Architetto redentore. La nostra spina nel fianco sono invece le periferie. Nella cintura dei paesi attorno a Napoli non è raro imbattersi in cartelli con scritto “vendesi appartamenti abusivi”. «E allora troviamo o no delle occasioni per risolvere questa piaga, in meglio? O facciamo sempre finta che non ci sia? Lasciando che così aumenti il degrado, oltre che edilizio, anche umano. Interventi come quelli a Scampia, basati sull’idea dell’architetto redentore, sono follie! Non è facendo un edificio strano che si crea una società civile nuova. Siccome l’edilizia abusiva nessuno la demolisce, perché i sindaci non chiedono agli architetti di studiare come intervenire su quelle aree?». Su questo argomento, Paolo Baratta si accalora. «Nelle periferie dove sono le idee per ricomporre il baricentro della vita sociale? I nuovi immigrati dove vanno? In una generica banlieu? Dove non c’è neppure un segno della civitas? La riqualificazione comprende edifici, strade, il traffico. Sono vere necessità, eluse dai sindaci forse perché è troppo faticoso occuparsene. Come posso io sindaco di una città come Milano non pensarci, preoccupandomi invece di fare musei di arte contemporanea, che oltretutto nascono privi di collezioni? Il tema di questo secolo è quello del riassetto delle zone industriali. C’è stato uno sviluppo aggressivo dal 1950 al 1980. Occorre occuparsi con urgenza del lascito negativo sul territorio di questa affrettatissima crescita».

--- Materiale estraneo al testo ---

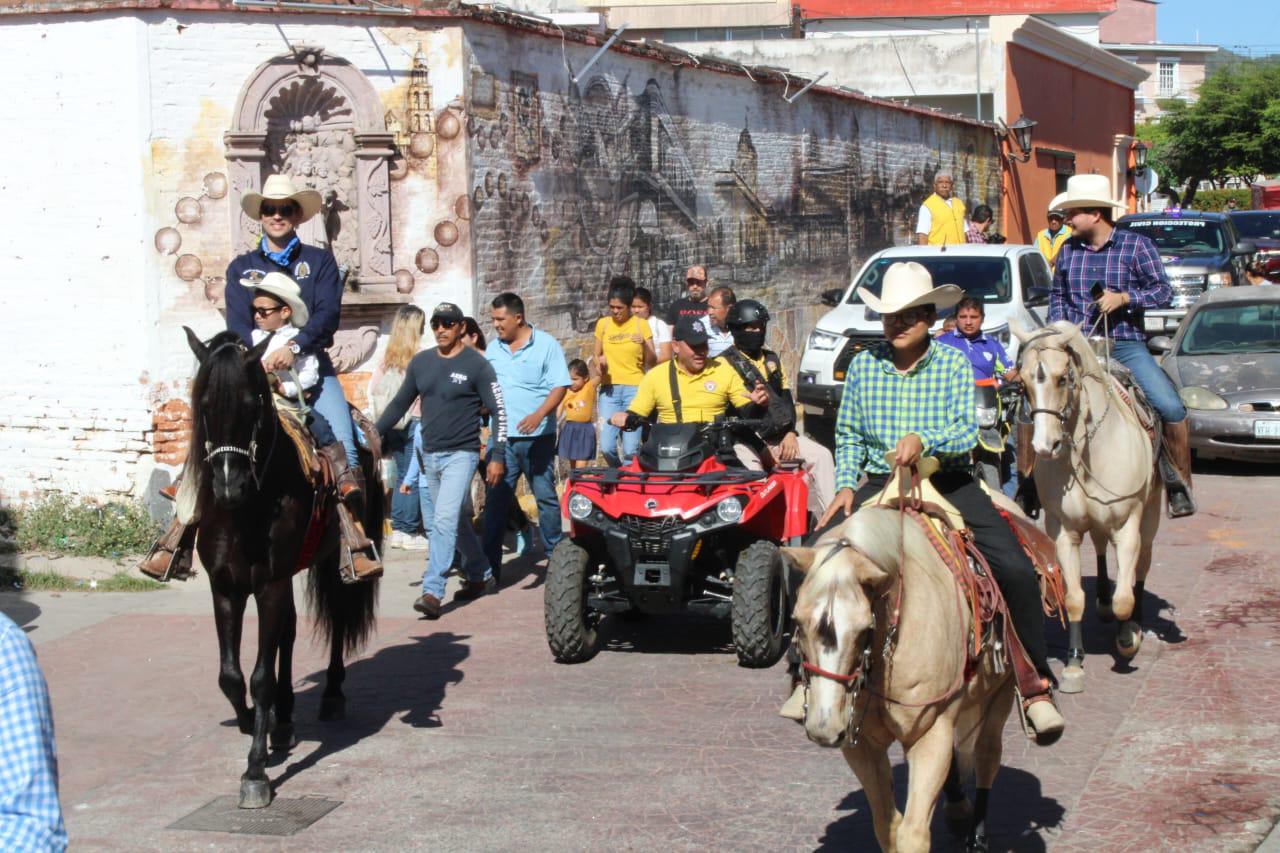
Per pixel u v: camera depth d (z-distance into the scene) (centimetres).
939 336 1119
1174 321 2209
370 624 815
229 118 1242
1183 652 886
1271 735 731
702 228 1795
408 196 1296
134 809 667
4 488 1285
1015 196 3062
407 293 1298
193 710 815
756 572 866
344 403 792
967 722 532
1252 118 5722
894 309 544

Effimero. Provocatoriamente, i curatori del padiglione dell’Estonia si domandano: “Quanto dura la vita di un edificio?”. «Negli Anni 60-70 c’era un’ideologia del ready made, della vita breve: l’architettura vista come un fenomeno dirompente, sempre sulla cresta dell’onda. Stagionale come la moda. Si dichiarava effimera per essere sempre rifatta. L’opposto di quanto sostiene un grande architetto come Botta, che concepisce la costruzione di una casa come un rifugio che deve “pesare” sul suolo, per dare se non il senso dell’eternità, almeno quello di una lunghissima durata». Tra le varie ambizioni di questa Biennale c’è anche quella di diventare un campus mondiale per gli studenti di architettura, e allora la manifestazione passerà da tre a sei mesi. «Un tentativo già fatto nel 2000, ma era troppo presto. Gli architetti si muovono in settembre-ottobre, sono come degli uccelli migratori, che attraversano la laguna in quei mesi. Tic della specie direi... Quando saremo davvero consolidati allungheremo il periodo, per funzionare come un campus. In luglio e agosto gli architetti non vengono... vanno in barca a vela… Ma gli studenti no, e quei due mesi li passeranno qui. E mentre sognano di diventare architetti con la barca a vela possono studiare da noi, acquisendo crediti formativi…». Biennale college, un processo di conquista. «Appena arriviamo a 100 università iscritte al programma (ora siamo a 64) ci penso. Sarà la prossima».